News Corp subsidiary Storyful offers a browser plug-in called Verify that lets journalists quickly see whether the content they are viewing on social media–such as a video clip or photo–has been verified as legitimate. The service is unquestionably useful for journalists, but the Guardian has uncovered a darker side to the Verify plug-in. Any data journalists view on social media gets funneled into a Storyful Slack channel that about 40 of its employees have access to.

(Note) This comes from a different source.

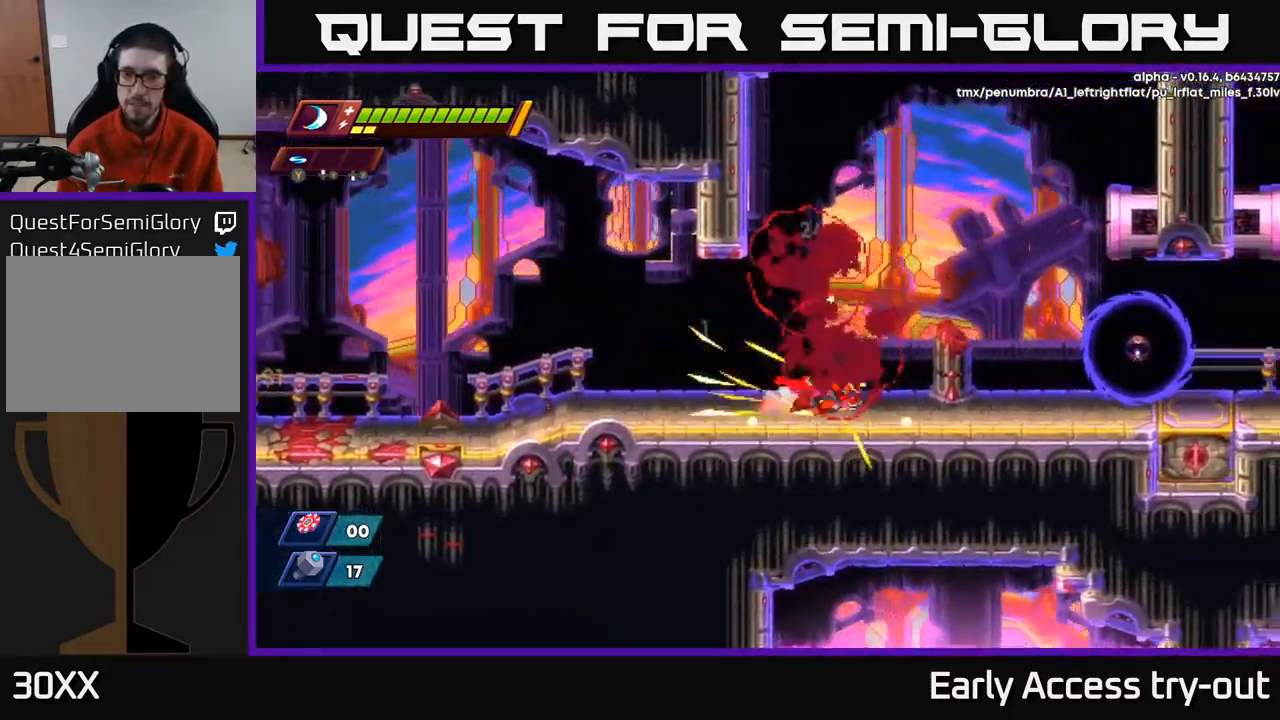
{"buttons": ["X"], "left_stick": "center", "right_stick": "center", "events": [[200, "A", "down"], [250, "R2", "up"], [300, "A", "up"], [434, "DPAD_RIGHT", "up"], [450, "X", "down"]]}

This channel’s feed shows those employees everything that the journalists who use its plug-in are looking at on social media.

 

Former employees who worked at Storyful said the feed was described inside the company as a useful resource that could be mined by newsworthy, viral, or monetizable social media content that was first spotted by Storyful’s clients. Both former employees say they felt the feed was tantamount to spying on the activity of journalists–and not just what they viewed for work purposes. The employees said that sometimes the feed displayed what journalists were viewing on social media that wasn’t related to work, including the YouTube videos they watched and personal content from Facebook.

For its part, Storyful says it is not doing anything unethical, insisting it made “clear disclosures” how the data the Verify plug-in collects is used, saying, “Clear disclosures relating to privacy and the functionality of the tool are given to all Newswire users that opt to install the Verify extension prior to installation.”